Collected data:

-*-*-

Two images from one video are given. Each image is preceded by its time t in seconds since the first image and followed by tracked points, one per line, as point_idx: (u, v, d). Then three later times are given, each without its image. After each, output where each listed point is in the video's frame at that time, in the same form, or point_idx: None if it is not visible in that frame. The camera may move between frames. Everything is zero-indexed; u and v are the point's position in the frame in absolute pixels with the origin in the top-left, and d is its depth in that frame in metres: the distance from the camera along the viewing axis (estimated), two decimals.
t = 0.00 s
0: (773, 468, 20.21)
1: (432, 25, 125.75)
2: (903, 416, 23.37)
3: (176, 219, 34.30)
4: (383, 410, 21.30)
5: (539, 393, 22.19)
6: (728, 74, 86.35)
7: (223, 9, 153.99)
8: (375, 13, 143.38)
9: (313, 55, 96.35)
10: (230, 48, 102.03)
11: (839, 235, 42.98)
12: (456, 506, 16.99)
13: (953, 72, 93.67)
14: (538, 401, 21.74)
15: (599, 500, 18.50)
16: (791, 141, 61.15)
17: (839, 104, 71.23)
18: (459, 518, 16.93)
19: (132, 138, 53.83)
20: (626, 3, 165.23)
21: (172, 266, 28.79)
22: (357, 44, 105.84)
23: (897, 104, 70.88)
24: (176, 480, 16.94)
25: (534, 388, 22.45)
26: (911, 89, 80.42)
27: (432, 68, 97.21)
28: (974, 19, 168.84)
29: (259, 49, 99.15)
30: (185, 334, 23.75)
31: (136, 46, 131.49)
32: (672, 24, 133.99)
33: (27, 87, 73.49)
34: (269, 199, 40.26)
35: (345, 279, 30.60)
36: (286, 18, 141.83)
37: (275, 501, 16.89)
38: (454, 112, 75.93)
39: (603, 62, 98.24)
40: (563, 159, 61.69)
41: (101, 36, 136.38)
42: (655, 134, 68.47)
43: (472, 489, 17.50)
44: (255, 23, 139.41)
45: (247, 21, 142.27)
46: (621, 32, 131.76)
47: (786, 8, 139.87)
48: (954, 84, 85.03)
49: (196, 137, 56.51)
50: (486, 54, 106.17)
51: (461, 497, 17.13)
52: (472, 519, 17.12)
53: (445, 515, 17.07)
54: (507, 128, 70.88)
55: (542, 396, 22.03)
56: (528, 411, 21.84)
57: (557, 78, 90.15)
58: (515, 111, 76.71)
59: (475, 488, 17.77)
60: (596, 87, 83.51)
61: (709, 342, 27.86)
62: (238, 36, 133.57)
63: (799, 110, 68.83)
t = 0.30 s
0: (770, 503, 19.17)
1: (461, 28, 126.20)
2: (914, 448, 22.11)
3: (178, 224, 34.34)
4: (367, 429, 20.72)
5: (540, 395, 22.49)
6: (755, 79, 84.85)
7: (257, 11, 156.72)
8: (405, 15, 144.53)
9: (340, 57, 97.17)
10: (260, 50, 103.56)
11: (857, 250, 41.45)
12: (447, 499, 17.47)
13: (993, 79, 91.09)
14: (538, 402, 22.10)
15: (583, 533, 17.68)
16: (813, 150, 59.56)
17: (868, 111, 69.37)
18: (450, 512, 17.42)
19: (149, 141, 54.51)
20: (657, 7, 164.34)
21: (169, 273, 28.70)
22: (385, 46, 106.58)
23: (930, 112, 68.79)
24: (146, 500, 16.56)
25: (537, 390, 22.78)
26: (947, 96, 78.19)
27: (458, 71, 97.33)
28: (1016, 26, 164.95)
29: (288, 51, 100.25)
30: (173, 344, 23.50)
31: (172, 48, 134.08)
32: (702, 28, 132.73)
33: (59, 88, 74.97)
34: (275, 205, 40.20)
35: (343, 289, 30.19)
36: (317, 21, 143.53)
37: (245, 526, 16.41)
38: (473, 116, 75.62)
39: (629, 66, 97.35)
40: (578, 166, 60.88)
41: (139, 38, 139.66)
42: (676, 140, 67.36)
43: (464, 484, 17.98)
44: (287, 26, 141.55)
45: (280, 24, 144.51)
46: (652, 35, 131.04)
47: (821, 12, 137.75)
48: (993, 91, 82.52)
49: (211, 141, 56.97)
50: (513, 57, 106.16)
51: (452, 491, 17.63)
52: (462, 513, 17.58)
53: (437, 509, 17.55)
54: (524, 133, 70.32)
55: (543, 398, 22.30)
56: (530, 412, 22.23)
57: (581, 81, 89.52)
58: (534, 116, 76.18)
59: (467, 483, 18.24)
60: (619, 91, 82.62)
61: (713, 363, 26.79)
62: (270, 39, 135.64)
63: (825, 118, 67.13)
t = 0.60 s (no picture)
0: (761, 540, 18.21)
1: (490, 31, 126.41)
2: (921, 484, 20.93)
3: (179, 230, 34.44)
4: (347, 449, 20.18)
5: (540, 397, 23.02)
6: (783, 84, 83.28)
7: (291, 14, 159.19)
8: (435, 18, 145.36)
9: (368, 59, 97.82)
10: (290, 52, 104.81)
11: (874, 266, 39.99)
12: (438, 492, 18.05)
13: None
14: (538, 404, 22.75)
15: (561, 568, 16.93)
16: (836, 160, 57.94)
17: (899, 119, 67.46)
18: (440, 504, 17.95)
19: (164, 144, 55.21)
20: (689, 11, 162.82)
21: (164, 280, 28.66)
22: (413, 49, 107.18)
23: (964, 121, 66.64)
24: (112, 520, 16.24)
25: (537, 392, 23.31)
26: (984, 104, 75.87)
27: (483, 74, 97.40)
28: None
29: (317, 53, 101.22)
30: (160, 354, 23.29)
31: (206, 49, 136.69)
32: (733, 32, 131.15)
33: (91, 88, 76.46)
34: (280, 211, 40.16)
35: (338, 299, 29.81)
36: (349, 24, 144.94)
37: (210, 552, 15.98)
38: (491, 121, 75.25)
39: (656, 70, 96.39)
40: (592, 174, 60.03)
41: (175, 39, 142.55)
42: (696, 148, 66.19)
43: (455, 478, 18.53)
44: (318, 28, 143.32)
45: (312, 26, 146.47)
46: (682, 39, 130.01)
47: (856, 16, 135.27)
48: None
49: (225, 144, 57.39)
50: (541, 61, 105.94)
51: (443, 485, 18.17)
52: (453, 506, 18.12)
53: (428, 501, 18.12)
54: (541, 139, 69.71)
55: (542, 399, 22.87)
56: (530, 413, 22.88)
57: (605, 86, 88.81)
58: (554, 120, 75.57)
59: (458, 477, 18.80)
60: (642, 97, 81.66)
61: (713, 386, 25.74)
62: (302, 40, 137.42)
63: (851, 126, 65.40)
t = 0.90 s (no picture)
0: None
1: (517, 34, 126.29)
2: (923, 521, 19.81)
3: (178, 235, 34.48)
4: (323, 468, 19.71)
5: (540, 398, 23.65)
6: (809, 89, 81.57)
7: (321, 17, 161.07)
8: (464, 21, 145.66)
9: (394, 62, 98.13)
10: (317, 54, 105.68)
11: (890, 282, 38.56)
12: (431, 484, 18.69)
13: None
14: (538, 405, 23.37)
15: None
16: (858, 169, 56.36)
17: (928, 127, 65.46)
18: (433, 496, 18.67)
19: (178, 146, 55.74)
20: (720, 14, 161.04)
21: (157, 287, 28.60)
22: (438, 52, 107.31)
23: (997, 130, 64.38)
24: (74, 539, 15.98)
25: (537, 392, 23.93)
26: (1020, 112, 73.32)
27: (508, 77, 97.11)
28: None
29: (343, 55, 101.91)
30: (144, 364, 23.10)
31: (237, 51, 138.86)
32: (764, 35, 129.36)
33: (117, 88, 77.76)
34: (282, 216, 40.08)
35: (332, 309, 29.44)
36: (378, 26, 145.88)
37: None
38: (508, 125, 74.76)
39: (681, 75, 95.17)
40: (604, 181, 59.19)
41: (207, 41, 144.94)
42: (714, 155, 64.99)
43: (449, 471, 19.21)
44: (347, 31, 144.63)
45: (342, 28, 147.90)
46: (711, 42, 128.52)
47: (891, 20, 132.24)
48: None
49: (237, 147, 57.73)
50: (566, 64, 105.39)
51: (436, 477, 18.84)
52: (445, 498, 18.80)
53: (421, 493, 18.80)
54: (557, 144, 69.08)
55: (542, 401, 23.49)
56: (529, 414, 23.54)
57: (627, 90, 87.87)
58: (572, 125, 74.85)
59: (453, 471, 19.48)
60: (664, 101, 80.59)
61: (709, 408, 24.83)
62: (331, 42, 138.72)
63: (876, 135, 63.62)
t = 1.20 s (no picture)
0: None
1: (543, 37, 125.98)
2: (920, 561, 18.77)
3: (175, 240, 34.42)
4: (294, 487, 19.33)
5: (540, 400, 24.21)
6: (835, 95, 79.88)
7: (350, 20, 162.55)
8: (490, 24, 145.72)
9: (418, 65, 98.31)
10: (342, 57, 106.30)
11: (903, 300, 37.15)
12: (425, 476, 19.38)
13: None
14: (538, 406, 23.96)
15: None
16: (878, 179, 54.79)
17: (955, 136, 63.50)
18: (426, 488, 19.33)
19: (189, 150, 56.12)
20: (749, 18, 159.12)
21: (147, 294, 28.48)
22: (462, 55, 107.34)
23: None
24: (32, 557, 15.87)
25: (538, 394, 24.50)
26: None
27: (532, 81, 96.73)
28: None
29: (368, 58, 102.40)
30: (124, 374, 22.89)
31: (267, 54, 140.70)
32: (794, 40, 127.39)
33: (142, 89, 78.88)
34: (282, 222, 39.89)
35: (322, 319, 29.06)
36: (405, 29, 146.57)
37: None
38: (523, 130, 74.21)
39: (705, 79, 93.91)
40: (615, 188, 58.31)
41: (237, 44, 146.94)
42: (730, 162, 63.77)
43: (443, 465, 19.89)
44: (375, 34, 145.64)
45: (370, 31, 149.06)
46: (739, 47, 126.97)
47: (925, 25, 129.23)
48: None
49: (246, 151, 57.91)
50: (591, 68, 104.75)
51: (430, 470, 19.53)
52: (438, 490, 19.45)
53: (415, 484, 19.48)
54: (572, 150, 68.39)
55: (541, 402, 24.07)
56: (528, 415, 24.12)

-*-*-

● Problem description
Retype only this portion of the data above: the line containing "0: (773, 468, 20.21)", the line containing "25: (534, 388, 22.45)", and all lines between them, exactly.

● Response area
0: (773, 468, 20.21)
1: (432, 25, 125.75)
2: (903, 416, 23.37)
3: (176, 219, 34.30)
4: (383, 410, 21.30)
5: (539, 393, 22.19)
6: (728, 74, 86.35)
7: (223, 9, 153.99)
8: (375, 13, 143.38)
9: (313, 55, 96.35)
10: (230, 48, 102.03)
11: (839, 235, 42.98)
12: (456, 506, 16.99)
13: (953, 72, 93.67)
14: (538, 401, 21.74)
15: (599, 500, 18.50)
16: (791, 141, 61.15)
17: (839, 104, 71.23)
18: (459, 518, 16.93)
19: (132, 138, 53.83)
20: (626, 3, 165.23)
21: (172, 266, 28.79)
22: (357, 44, 105.84)
23: (897, 104, 70.88)
24: (176, 480, 16.94)
25: (534, 388, 22.45)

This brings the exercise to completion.